Delgadez extrema

Fina tenía un cuerpo esmirriado en exceso. Los huesos le marcaban la silueta como un disfraz infantil de esqueleto. Estaba más delgada que una sílfide, mejor digamos que un tallo de papiro para no tener que recurrir al diccionario. Fina, ordenanza de una residencia municipal de la tercera edad, agotaba la batería del móvil en un santiamén. Asidua a las redes sociales, saltaba dando brincos de una a otra aplicación sin mesura alguna. Viajaba de una a otra a la velocidad de un rider repartiendo pizzas en moto. 

Al llegar la noche, enganchada al televisor, solo cenaba una copa de vino; a veces blanco, a veces tinto. Su marido se había cansado de regañarla, además dormitaba como un tronco extendido sobre un sofá, acunado por los telediarios que vertían enredos interesados y noticias preelectorales. Antes de dormir, Fina decidía su voto, al despertar volvía a cuestionarse su elección. Los dos procesos electorales consecutivos le estaban provocando veleidades anoréxicas.

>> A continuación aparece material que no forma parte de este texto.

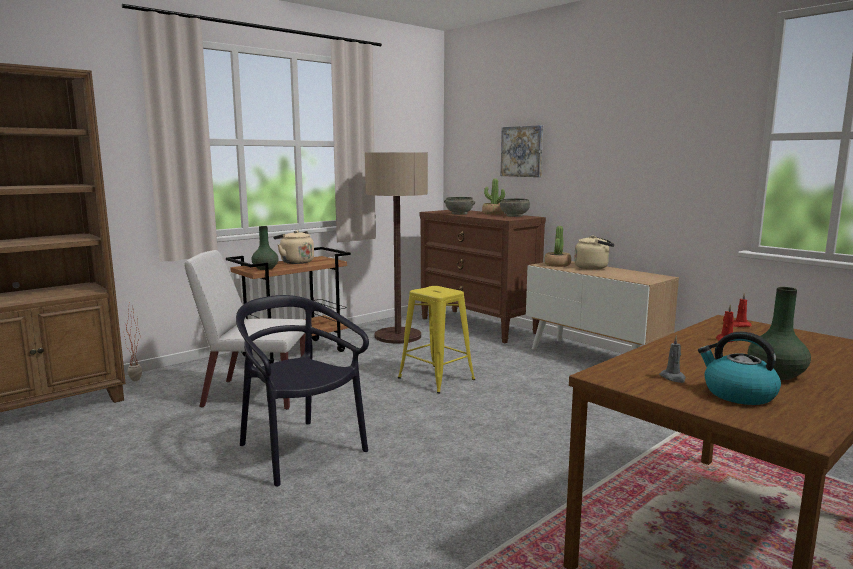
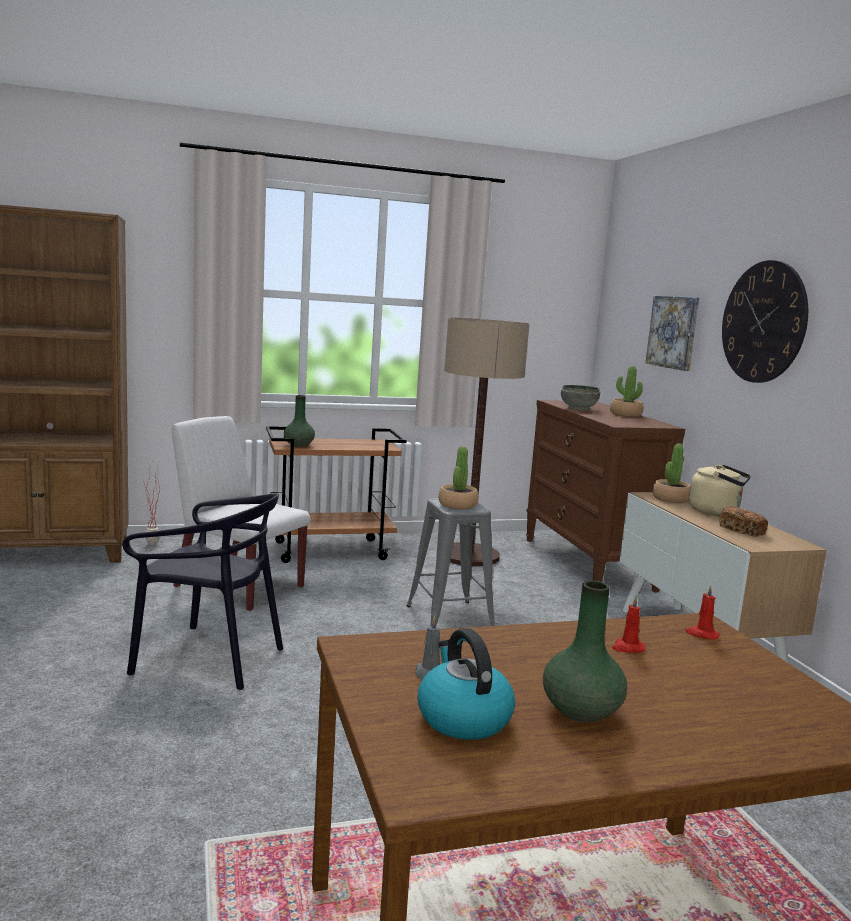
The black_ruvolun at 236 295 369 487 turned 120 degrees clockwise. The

Fina tenía la cabeza un poco averiada. Optó por ir a una sicóloga. Alguna vez le soltaba alguna mentirijilla para amortiguar los desarreglos mentales que podía detectarle aquella joven profesional a la que la clientela le había subido dos dígitos. El veredicto siempre era el mismo: inseguridad, miedos, irritabilidad y una pizca de fobia social, aunque la terapeuta se lo decía con otras palabras menos punzantes, más amables.

Desayunaba, comía y merendaba, siempre frugalmente, devorando sondeos, trackings, frases sueltas de mítines y tertulias de periodistas reciclados que soltaban vaguedades inconexas. La báscula del baño se había declarado en huelga y se escacharró. Habrá que comprar otra en un chino, le dijo a su marido, quien cada día la veía más transparente. Manolo, esta vez la cosa está muy reñida, le espetó a su marido que leía el Marca en el balcón rodeado de macetas un poco huérfanas. Ya me dirás lo que decides, cari. Su vida no tenía un ápice de aventura, todo era rutina y monotonía a raudales. Un día Fina decidió cambiar a la sicóloga por una nutricionista. Manolo resignado dijo como siempre que bien hecho, calculando que en el bar de la esquina podría reponerse de las dietas saludables que le aplicarían a su señora.

Ella continuaba atrapada a las tertulias nocturnas, a los programas especiales electorales del 23-J. Llegó a saber tanto de las propuestas de los partidos que jugaba a ser asesora o dircom de campaña de algunos de los candidatos. Planificaba estrategias para ganar electores. Practicaba su proselitismo con los viejos de su residencia pública. Les soltaba la chapa y los miraba a la cara fijamente para percibir sus reacciones. Mira Fina, a mí los sobres me los trae ya cerrados mi hijo, si te parece te doy su teléfono y le convences a él, se sinceró un abuelo dicharachero.

Finalmente, una compañera de trabajo se apiadó de ella y le diagnosticó una enfermedad extraña. Una patología que había leído de pasada en un suplemento dominical de un pensador norteamericano, creía recordar. Amiga lo que tienes es infobesidad; debes limitar la ingesta de debates electorales, le prescribió su colega. Fina dudó un poco escéptica. Su amiga le hizo ver que algunos medios despiadados fomentan reacciones viscerales de forma interesada. Recapacitó sobre sus dependencias. Los días posteriores se avino a restringir severamente la sobrecarga de intoxicación informativa. Consiguió apagar el móvil en el curro y cenar tortilla de patatas con pimientos fritos con la televisión apagada. Se iba a la cama más temprano y comenzó a recuperar kilos. La nueva báscula confirmó su recuperación. Aquella dieta mediática saludable logró que fuera menos exaltada, menos furibunda y más tolerante. Escogió un partido político, lo consensuó con Manolo para salir ambos de la bolsa de indecisos y quedaron de acuerdo. Creo que hacemos bien, sentenció. Se habían quitado un gran peso de encima. Esta noche, pensó, cenaré osobuco con agua, sin gas o con gas, ya veré.

Los residentes de la tercera edad la notaban cada día más rara: Fina, ya no nos hablas casi de política. Deje, deje, don Gustavo. Si le apetece echamos un parchís hasta que aparezca la supervisora.

Tengo galletas de chocolate escondidas que me regala mi hijo. ¿Las traigo?, inquirió generoso el abuelo.